Squire possesses a penchant for pithy titles. He laughs, explaining the first thing he wrote as a student at Juilliard was “Obama-ology,” the comedy with contemporary message. While a lot of people liked the name, it didn’t necessarily vibe with the author. He concedes that he chooses names based on “easy to remember” and titles that won’t be easy to lose as a file.
Another is “Defacing Michael Jackson,” a coming-of-age dramedy set in rural Florida in 1984, specifically Squire’s native town Opa-locka, Miami, a fantastical place famed for its fanciful Moorish revival architecture.
Living in the shadow of exotic structures, he wasn’t particularly fazed. Squire says “It wasn’t until returning to visit after my freshman year at Northwestern University in Chicago that I realized how weird it was: When you grow up in a place, you take surroundings for granted no matter how over the top.”
Now based in New York (where for two happy years, 2017-2019, he shared digs with drag king Murry Hill), Squire returns frequently to Miami to be with family, but this summer has been filled with both work and travel.
Currently, he’s in Shepherdstown with CATF shaping up “My Favorite Sociopath.” Later this summer he will travel to South Africa for research, followed by a silent writing retreat in Santa Fe, N.M.
Much of Squire’s work reflects the Latino, African, Caribbean, African-American, and Jewish cultures he grew up around in South Florida.
When asked if today’s winds of anti-multiculturalism worry him, he replies, “No, because that’s going to pass. Most people don’t like, people are seeing the negative results of it, and the young people coming up despise it. White male gamers were tricked momentarily through the algorithms into voting against their own interests and they’re now seeing how it’s not working out for them.
“Conservatives always try to stop progress and eventually they always lose. It’s just a question of where we’ll be in the middle of the end of civilization before that happens.
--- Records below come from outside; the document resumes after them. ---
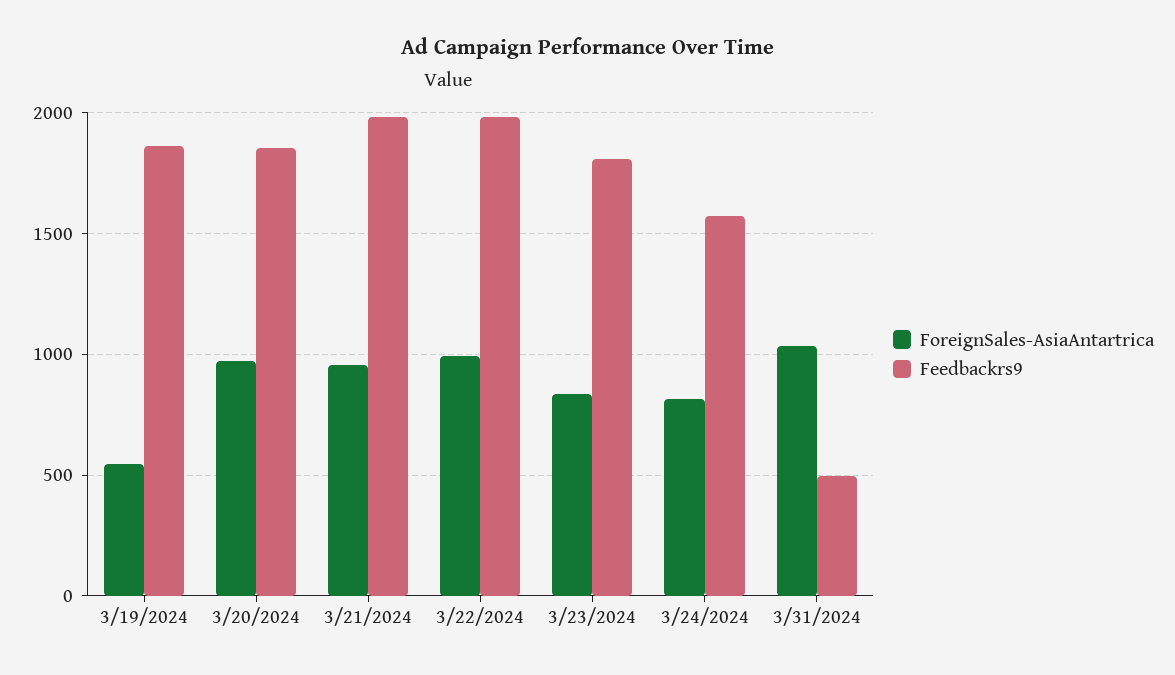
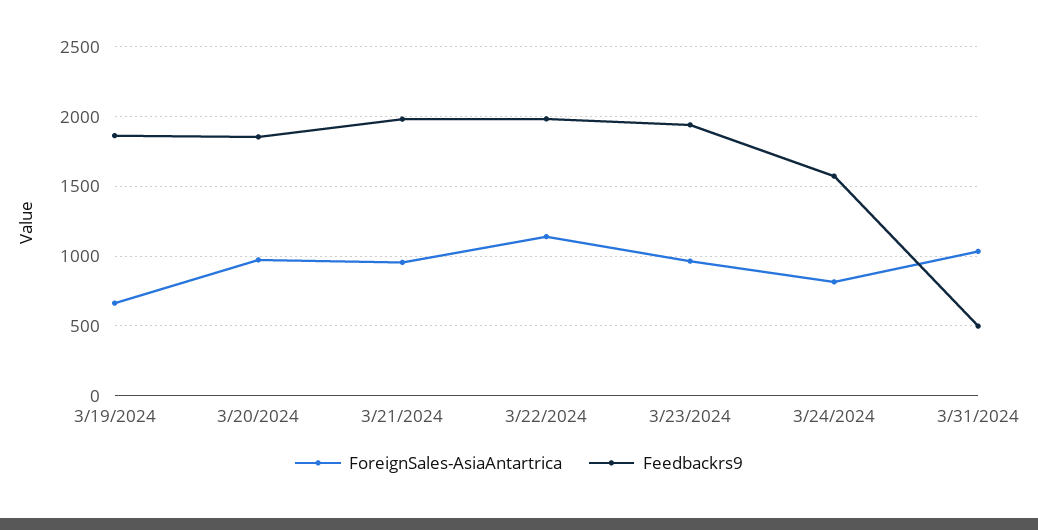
  {
    "ForeignSales-AsiaAntartrica": {
-     "3/19/2024": 550,
+     "3/19/2024": 650,
      "3/20/2024": 950,
      "3/21/2024": 950,
-     "3/22/2024": 1000,
+     "3/22/2024": 1150,
-     "3/23/2024": 850,
+     "3/23/2024": 950,
      "3/24/2024": 800,
      "3/31/2024": 1050
    },
    "Feedbackrs9": {
      "3/19/2024": 1850,
      "3/20/2024": 1850,
      "3/21/2024": 2000,
      "3/22/2024": 2000,
-     "3/23/2024": 1800,
+     "3/23/2024": 1950,
      "3/24/2024": 1550,
      "3/31/2024": 500
    }
  }

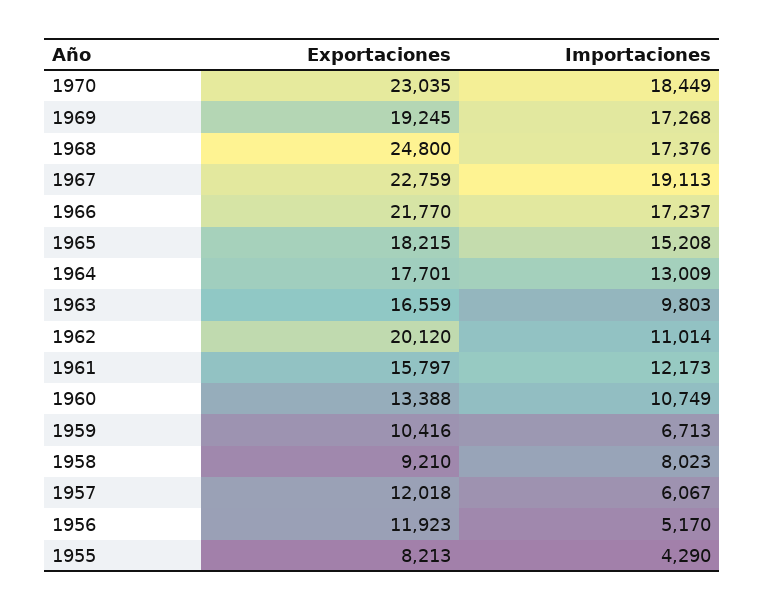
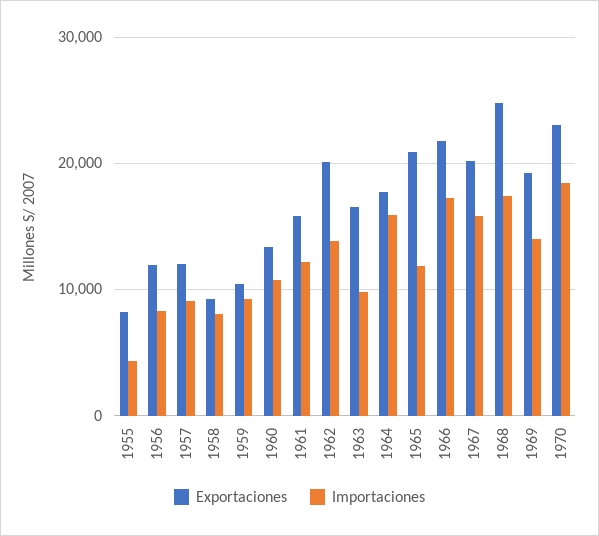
  {
    "Exportaciones": {
      "1970": 23035,
      "1969": 19245,
      "1968": 24800,
-     "1967": 22759,
+     "1967": 20000,
      "1966": 21770,
-     "1965": 18215,
+     "1965": 21000,
      "1964": 17701,
      "1963": 16559,
      "1962": 20120,
      "1961": 15797,
      "1960": 13388,
      "1959": 10416,
      "1958": 9210,
      "1957": 12018,
      "1956": 11923,
      "1955": 8213
    },
    "Importaciones": {
      "1970": 18449,
-     "1969": 17268,
+     "1969": 14000,
      "1968": 17376,
-     "1967": 19113,
+     "1967": 16000,
      "1966": 17237,
-     "1965": 15208,
+     "1965": 12000,
-     "1964": 13009,
+     "1964": 16000,
      "1963": 9803,
-     "1962": 11014,
+     "1962": 14000,
      "1961": 12173,
      "1960": 10749,
-     "1959": 6713,
+     "1959": 9000,
      "1958": 8023,
-     "1957": 6067,
+     "1957": 9000,
-     "1956": 5170,
+     "1956": 8000,
      "1955": 4290
    }
  }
I’d like to hope we can turn the ship around before then.”
In addition to “My Favorite Sociopath,” CATF summer season features three other world premieres (Lisa D’Amour’s comedy “The Smoker,” “Refugee Rhapsody” by Yussef El Guindi, “Best Line Wins: A Play Inspired by the Improvised Lives of Elaine May & Mike Nichols” by Beth Kander) and “¡VOS!” by Christina Pumariega.
CATF runs from July 10-Aug. 2 in three venues on the Shepherd University campus: Frank Center, Marinoff Theater, and Studio 112.